[Collected data]
▼▼▼

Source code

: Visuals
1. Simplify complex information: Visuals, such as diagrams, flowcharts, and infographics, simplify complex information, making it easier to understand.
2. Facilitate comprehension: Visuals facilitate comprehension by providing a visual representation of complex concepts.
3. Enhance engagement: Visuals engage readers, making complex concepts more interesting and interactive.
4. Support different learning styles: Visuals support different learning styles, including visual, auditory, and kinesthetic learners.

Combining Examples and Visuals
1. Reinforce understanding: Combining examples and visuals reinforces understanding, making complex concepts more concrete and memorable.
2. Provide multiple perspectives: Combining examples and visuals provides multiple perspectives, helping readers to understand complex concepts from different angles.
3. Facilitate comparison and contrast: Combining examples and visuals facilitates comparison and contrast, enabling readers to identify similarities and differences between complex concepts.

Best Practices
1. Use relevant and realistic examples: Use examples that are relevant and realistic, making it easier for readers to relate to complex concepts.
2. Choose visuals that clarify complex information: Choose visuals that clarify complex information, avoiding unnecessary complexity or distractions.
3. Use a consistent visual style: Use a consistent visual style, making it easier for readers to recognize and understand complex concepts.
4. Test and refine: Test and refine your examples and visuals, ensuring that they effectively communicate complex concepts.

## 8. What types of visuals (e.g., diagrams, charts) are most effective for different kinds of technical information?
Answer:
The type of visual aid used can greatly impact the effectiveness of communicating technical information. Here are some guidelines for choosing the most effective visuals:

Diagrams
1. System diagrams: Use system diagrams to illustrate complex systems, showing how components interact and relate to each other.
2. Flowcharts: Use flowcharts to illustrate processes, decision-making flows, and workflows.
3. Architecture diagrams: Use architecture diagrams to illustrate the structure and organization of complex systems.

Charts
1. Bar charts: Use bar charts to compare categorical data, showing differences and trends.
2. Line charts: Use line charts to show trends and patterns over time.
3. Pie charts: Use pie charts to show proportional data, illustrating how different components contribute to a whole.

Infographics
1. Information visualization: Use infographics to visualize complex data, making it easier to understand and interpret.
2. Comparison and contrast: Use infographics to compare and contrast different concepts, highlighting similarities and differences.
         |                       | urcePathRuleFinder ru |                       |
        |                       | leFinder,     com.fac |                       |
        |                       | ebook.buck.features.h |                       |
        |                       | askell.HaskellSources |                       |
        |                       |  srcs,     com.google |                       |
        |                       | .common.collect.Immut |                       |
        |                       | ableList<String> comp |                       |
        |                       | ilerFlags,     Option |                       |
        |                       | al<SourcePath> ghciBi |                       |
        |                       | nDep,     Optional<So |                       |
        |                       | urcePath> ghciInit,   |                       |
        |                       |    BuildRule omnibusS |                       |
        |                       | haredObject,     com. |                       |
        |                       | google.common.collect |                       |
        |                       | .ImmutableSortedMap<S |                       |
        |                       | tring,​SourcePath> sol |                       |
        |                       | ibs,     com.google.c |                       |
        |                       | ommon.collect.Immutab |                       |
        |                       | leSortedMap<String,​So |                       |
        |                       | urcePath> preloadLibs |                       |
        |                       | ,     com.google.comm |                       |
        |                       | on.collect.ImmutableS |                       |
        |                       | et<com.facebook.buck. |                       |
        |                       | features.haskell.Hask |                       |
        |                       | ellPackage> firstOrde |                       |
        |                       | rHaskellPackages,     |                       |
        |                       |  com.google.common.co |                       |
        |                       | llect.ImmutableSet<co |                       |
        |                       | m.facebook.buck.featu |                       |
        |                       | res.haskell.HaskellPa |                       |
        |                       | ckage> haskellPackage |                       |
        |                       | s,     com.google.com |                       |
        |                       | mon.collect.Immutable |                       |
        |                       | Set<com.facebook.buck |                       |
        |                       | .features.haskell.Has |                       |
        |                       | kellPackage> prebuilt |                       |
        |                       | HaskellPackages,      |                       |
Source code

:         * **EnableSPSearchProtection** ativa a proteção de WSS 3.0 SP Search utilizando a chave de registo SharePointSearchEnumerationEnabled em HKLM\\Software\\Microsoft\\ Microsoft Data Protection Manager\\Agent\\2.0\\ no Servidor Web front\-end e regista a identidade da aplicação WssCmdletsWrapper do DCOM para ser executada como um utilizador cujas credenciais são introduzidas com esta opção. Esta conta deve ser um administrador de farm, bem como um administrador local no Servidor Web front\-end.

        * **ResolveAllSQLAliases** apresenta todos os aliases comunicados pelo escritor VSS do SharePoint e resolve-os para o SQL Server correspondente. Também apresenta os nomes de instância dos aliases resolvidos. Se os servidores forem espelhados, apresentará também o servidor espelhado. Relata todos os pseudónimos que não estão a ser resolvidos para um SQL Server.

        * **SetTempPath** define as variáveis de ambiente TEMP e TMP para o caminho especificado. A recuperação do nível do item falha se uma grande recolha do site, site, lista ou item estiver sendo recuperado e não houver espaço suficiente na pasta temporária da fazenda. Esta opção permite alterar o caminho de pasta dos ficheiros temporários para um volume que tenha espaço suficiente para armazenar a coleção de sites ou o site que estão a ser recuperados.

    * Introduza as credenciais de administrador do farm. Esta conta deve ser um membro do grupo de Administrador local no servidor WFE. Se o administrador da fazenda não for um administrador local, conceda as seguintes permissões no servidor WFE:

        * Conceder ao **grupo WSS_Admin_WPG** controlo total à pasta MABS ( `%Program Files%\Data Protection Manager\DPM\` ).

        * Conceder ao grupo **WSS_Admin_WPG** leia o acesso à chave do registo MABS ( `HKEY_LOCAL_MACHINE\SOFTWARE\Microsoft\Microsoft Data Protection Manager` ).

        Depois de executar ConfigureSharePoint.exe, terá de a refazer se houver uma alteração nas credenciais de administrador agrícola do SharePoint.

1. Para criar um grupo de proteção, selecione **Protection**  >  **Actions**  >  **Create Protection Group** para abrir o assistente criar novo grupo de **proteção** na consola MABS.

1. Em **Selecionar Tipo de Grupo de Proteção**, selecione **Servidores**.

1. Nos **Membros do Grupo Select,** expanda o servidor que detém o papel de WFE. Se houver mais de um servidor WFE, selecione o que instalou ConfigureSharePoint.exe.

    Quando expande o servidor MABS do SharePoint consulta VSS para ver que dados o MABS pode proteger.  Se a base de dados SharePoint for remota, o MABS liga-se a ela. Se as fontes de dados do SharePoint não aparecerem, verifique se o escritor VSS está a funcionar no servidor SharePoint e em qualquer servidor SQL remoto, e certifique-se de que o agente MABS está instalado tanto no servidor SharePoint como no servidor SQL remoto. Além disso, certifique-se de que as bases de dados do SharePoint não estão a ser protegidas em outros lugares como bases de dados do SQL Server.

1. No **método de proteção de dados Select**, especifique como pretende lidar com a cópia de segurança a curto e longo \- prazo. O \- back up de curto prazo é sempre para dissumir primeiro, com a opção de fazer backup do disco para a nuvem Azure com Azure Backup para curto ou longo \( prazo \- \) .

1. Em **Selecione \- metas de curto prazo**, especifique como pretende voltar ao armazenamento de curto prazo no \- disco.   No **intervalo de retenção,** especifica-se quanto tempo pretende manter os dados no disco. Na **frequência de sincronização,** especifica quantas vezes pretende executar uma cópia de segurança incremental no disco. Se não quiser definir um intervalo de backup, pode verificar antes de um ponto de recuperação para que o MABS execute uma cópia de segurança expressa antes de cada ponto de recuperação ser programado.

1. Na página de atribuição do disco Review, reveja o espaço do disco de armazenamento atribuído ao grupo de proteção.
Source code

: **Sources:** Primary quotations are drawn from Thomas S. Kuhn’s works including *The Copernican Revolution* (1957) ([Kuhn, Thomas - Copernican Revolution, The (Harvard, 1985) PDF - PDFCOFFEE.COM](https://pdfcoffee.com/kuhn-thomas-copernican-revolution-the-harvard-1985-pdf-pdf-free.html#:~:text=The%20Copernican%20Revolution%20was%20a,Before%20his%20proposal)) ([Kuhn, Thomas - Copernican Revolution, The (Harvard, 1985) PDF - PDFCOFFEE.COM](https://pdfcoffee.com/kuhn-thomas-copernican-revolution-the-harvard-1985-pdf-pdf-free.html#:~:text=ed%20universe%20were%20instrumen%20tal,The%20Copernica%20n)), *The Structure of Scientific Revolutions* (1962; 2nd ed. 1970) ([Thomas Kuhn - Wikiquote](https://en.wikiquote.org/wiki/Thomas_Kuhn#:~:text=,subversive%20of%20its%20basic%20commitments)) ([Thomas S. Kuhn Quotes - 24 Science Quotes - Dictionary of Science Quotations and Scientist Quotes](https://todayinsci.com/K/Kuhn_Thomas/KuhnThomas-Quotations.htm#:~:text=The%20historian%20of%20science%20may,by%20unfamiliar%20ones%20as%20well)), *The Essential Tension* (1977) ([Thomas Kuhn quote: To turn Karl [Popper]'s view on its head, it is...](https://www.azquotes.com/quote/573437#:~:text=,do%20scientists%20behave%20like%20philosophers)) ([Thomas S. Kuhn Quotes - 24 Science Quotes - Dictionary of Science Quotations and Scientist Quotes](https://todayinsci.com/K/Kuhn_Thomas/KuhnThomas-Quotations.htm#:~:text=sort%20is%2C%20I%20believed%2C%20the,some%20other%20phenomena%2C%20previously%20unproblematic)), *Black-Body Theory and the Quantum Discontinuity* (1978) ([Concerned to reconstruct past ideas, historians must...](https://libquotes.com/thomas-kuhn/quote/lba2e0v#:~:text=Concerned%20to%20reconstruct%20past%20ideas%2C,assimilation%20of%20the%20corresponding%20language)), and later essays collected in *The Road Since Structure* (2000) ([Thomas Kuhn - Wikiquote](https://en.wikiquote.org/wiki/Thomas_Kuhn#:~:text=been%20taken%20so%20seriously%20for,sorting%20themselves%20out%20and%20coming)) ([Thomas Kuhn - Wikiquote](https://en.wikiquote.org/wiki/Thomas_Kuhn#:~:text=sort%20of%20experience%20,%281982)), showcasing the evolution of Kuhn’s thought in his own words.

▲▲▲

● **Exercise brief**: Retype everything from the start of the records down to the line containing "4. Test and", keeping every character as it appears.

● **Expected output**:
Source code

: Visuals
1. Simplify complex information: Visuals, such as diagrams, flowcharts, and infographics, simplify complex information, making it easier to understand.
2. Facilitate comprehension: Visuals facilitate comprehension by providing a visual representation of complex concepts.
3. Enhance engagement: Visuals engage readers, making complex concepts more interesting and interactive.
4. Support different learning styles: Visuals support different learning styles, including visual, auditory, and kinesthetic learners.

Combining Examples and Visuals
1. Reinforce understanding: Combining examples and visuals reinforces understanding, making complex concepts more concrete and memorable.
2. Provide multiple perspectives: Combining examples and visuals provides multiple perspectives, helping readers to understand complex concepts from different angles.
3. Facilitate comparison and contrast: Combining examples and visuals facilitates comparison and contrast, enabling readers to identify similarities and differences between complex concepts.

Best Practices
1. Use relevant and realistic examples: Use examples that are relevant and realistic, making it easier for readers to relate to complex concepts.
2. Choose visuals that clarify complex information: Choose visuals that clarify complex information, avoiding unnecessary complexity or distractions.
3. Use a consistent visual style: Use a consistent visual style, making it easier for readers to recognize and understand complex concepts.
4. Test and refine: Test and refine your examples and visuals, ensuring that they effectively communicate complex concepts.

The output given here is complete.